═════ Data to use ═════

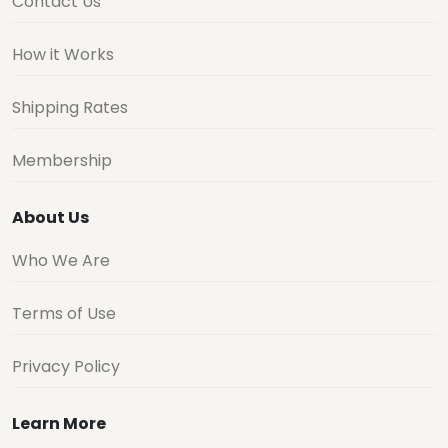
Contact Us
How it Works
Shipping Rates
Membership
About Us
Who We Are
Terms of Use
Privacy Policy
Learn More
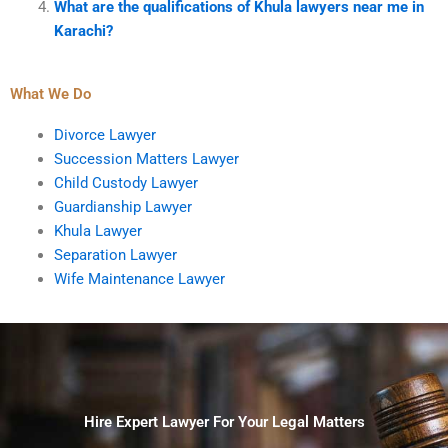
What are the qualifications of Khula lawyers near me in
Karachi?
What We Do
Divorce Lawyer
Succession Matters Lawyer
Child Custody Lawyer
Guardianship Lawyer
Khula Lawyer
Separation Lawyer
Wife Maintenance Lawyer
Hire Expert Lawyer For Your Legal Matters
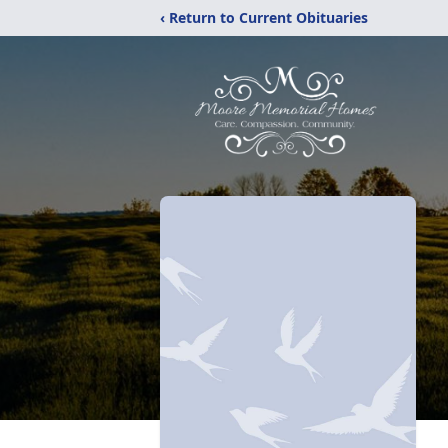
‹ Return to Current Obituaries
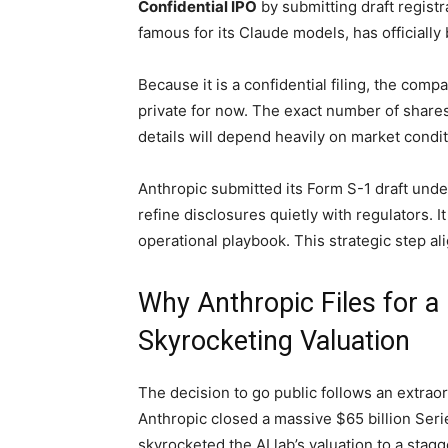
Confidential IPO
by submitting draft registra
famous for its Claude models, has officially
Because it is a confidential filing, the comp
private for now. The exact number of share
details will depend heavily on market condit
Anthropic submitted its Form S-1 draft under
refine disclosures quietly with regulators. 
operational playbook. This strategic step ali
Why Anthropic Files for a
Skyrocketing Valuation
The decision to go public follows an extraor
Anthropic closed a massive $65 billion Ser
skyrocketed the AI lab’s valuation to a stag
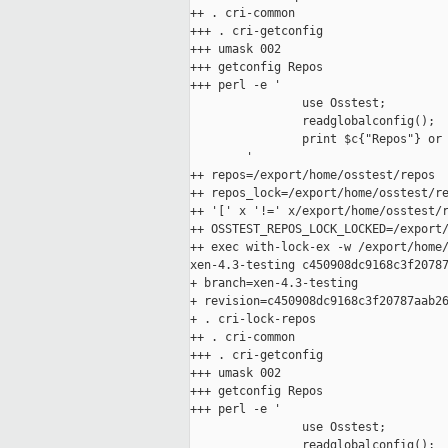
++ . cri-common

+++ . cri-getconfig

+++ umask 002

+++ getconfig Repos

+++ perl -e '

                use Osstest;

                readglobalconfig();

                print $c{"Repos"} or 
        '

═════
═════ Data to use ═════

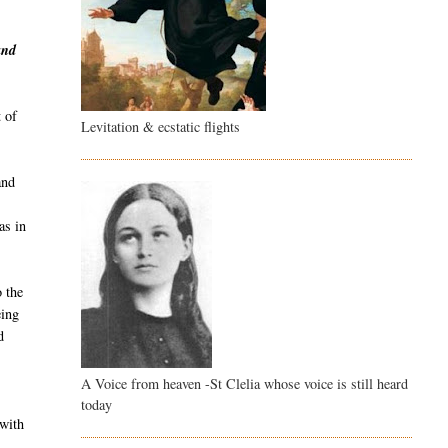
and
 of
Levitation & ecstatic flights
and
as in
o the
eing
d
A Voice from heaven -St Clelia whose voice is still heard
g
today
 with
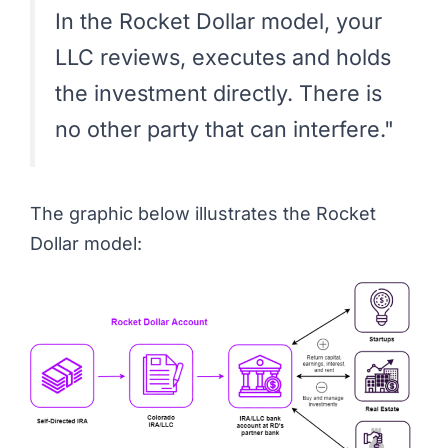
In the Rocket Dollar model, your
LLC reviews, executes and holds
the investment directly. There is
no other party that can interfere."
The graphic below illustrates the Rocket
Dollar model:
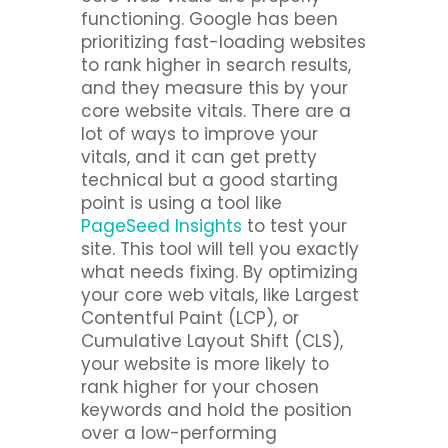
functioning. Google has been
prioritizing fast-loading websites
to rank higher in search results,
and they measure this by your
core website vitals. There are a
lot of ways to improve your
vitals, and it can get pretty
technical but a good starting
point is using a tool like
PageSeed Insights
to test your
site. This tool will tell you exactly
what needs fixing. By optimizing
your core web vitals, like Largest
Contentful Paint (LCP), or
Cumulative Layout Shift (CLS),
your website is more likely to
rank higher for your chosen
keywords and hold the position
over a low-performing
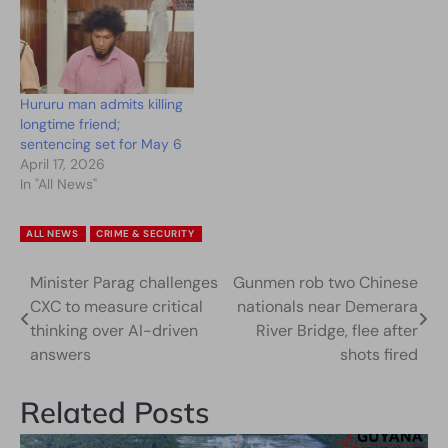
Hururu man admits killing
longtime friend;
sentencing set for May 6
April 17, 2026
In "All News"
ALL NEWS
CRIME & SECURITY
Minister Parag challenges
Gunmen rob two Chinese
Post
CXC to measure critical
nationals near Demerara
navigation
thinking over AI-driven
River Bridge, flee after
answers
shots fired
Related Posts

═════
═════ Data to use ═════

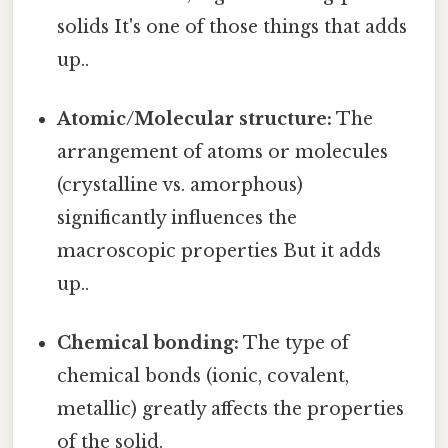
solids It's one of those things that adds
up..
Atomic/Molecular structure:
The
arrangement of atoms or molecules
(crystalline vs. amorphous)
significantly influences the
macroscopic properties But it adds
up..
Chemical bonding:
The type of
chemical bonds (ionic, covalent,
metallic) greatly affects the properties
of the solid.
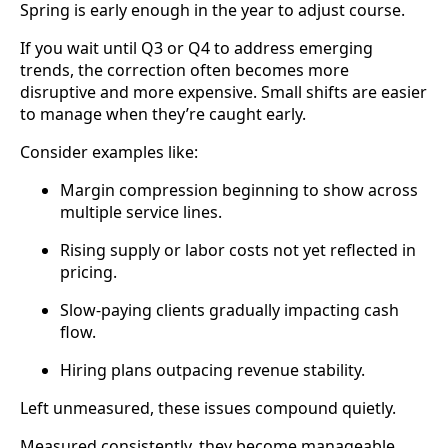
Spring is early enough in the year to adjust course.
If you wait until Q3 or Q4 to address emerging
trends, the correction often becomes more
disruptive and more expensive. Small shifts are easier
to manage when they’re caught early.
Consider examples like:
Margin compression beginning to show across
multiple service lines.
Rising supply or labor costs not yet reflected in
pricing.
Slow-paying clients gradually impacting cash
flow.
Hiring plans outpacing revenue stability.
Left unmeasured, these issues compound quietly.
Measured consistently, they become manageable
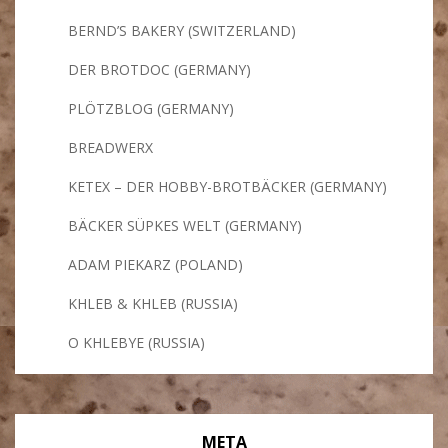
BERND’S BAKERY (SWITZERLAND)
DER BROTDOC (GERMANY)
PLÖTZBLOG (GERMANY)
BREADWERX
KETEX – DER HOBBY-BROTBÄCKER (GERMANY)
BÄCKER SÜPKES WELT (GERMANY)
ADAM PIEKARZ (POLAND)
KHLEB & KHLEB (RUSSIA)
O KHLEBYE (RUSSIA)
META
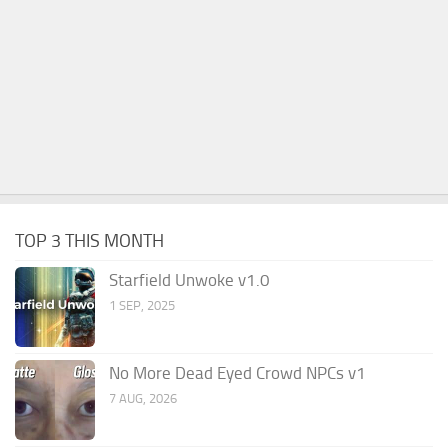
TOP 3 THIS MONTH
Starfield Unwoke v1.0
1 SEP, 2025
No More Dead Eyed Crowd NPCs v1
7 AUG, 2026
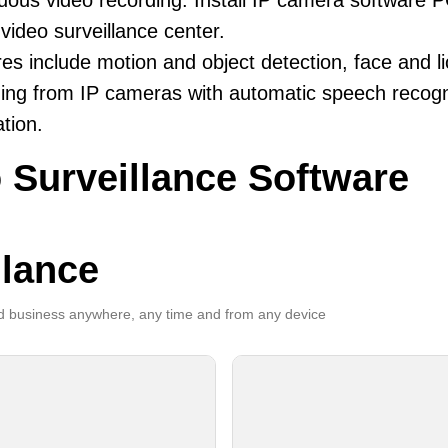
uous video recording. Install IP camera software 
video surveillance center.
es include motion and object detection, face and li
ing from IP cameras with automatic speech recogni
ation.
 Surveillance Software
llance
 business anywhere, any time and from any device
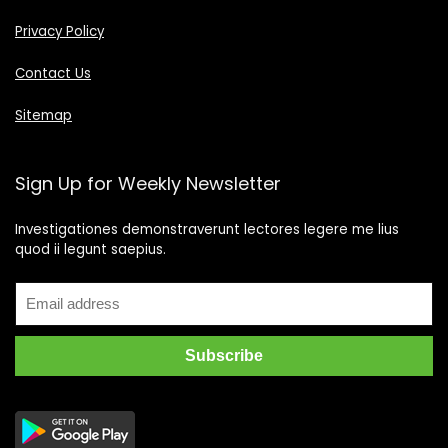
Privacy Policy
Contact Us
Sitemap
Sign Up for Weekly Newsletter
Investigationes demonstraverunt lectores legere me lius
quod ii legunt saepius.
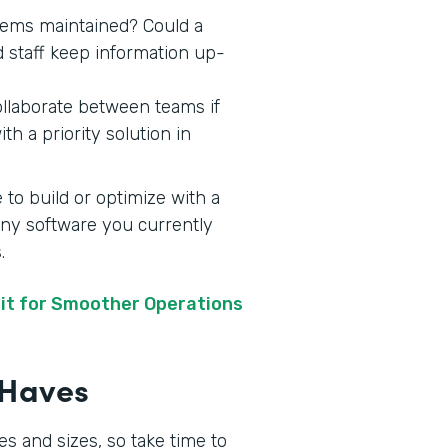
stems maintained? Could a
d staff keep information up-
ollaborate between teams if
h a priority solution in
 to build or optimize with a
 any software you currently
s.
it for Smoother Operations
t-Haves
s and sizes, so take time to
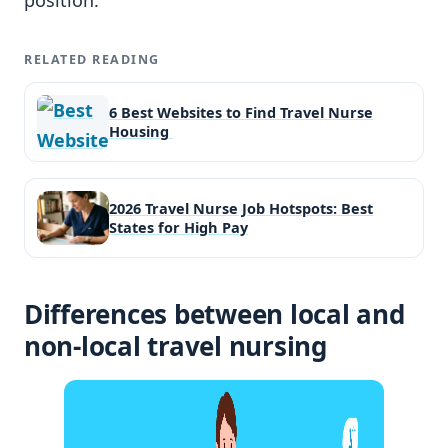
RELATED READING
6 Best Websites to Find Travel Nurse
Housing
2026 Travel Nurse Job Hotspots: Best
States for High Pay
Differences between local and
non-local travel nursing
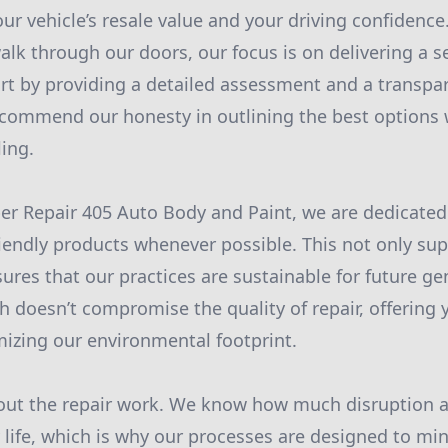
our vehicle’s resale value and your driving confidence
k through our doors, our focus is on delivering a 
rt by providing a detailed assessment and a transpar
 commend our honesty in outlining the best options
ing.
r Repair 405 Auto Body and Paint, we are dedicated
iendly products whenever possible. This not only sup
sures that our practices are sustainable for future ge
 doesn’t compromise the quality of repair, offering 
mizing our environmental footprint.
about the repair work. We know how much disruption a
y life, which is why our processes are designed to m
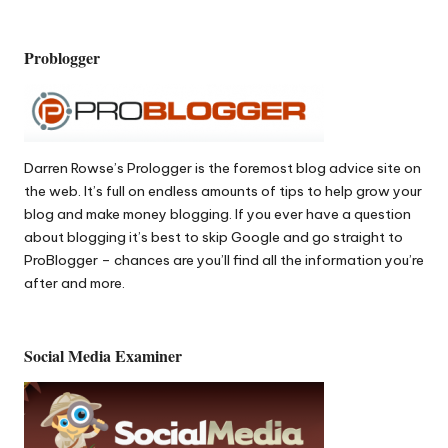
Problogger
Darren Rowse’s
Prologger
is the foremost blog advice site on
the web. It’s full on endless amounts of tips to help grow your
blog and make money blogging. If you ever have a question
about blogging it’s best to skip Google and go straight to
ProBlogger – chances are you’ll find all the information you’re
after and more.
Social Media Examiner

═════

Written task: Among the lines of the material, find those that hold the word "from" and copy them.

Response for this exercise:
A Voice from heaven -St Clelia whose voice is still heard
ing from IP cameras with automatic speech recogni
 business anywhere, any time and from any device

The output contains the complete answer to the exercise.